» WHAT YOU ARE ASKED TO DO
Could you transcribe exactly the lines from the one containing "#210, owner: JR -> TD" through the last line of the records below, leaving out the pictures?

──────── RECORDS SHOWN ────────

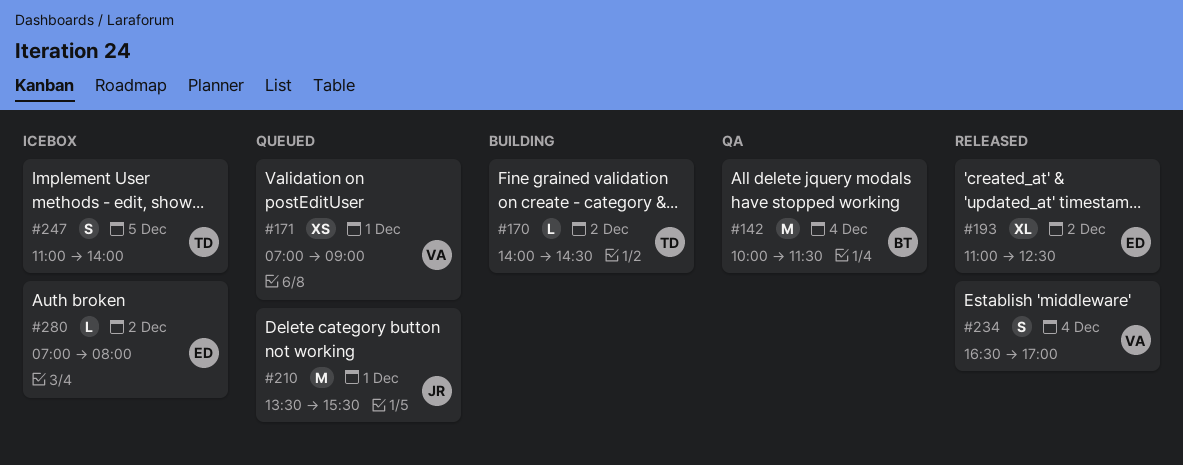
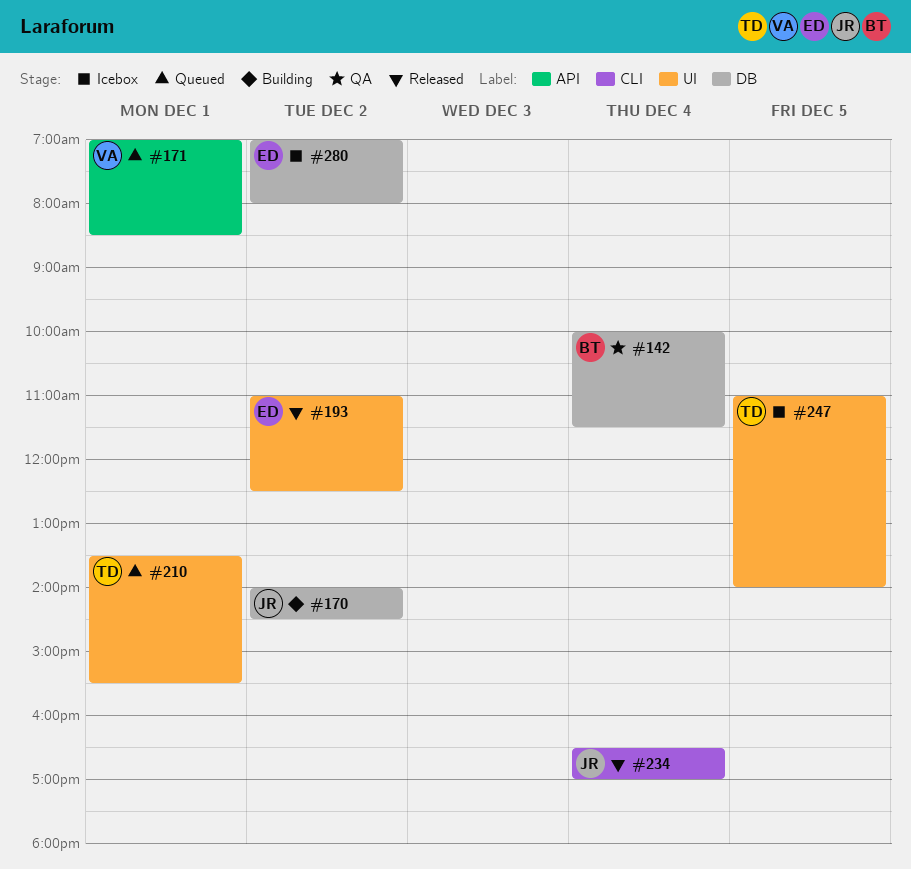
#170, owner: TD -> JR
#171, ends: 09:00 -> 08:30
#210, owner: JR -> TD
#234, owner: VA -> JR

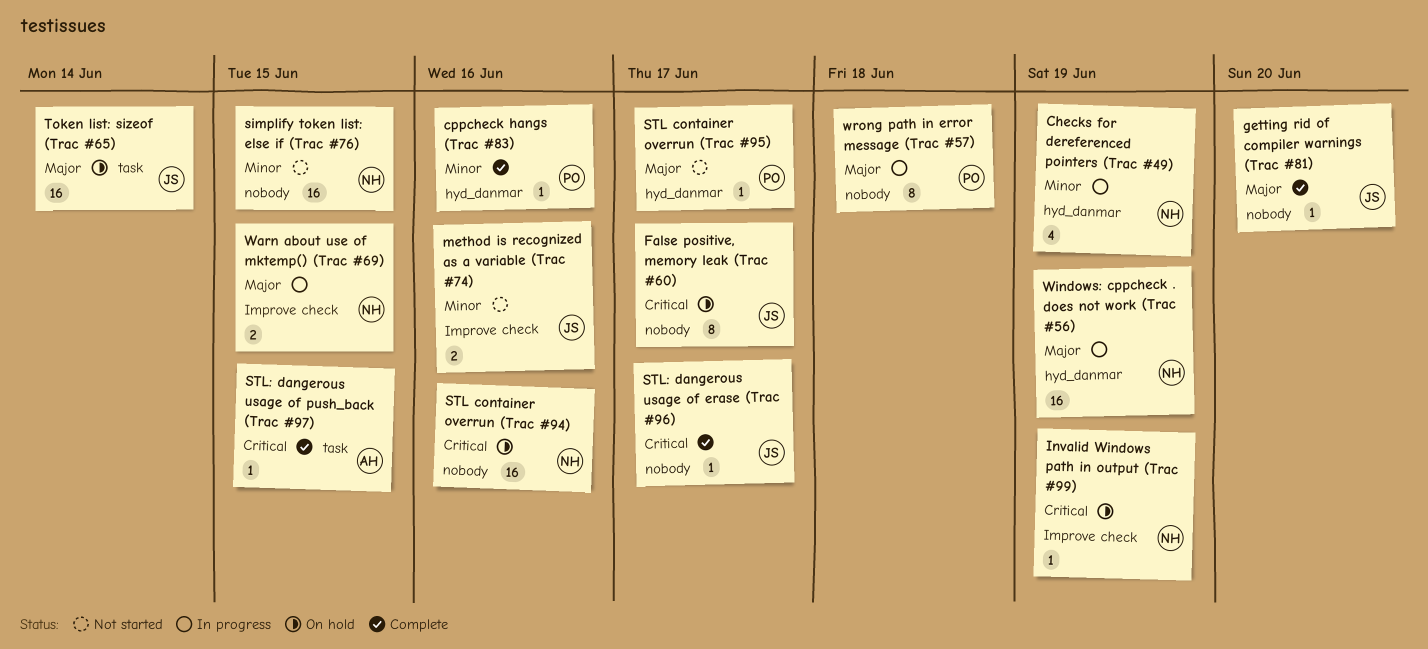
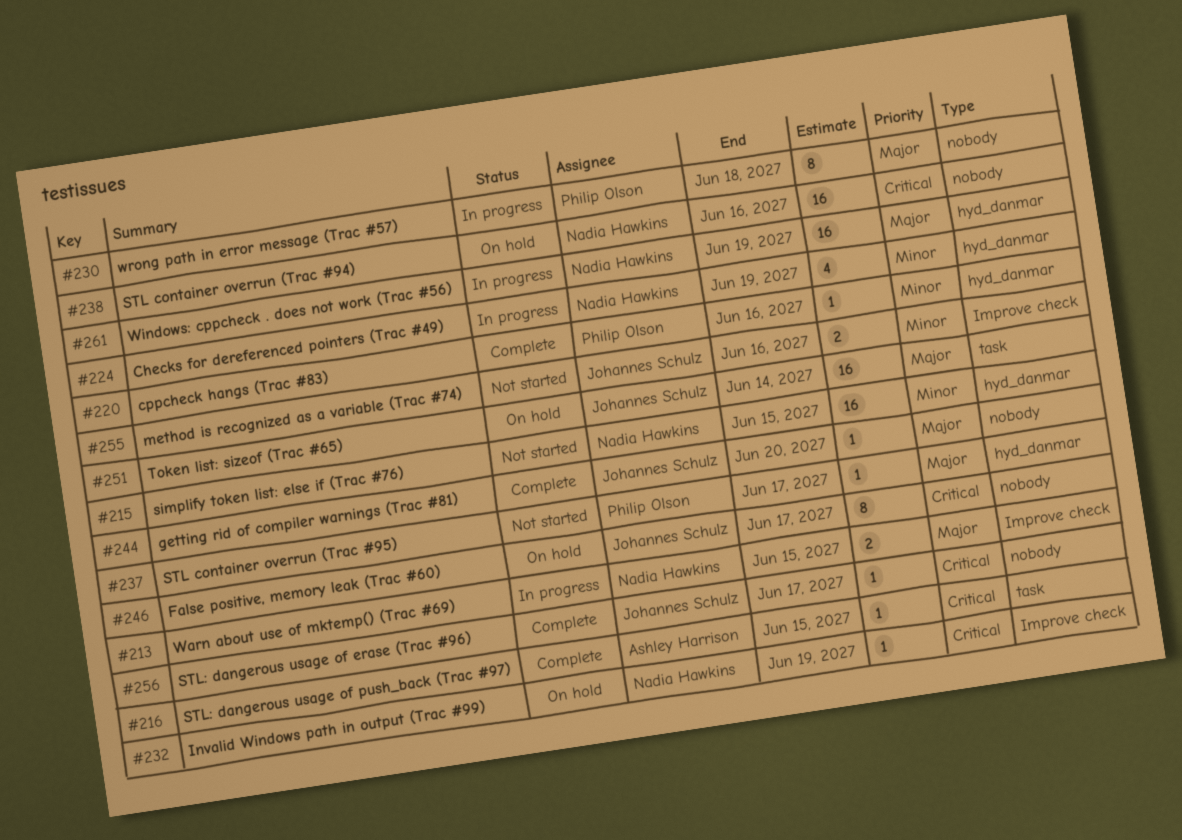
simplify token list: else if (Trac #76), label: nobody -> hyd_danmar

────────

» ANSWER TO THIS TASK
#210, owner: JR -> TD
#234, owner: VA -> JR

simplify token list: else if (Trac #76), label: nobody -> hyd_danmar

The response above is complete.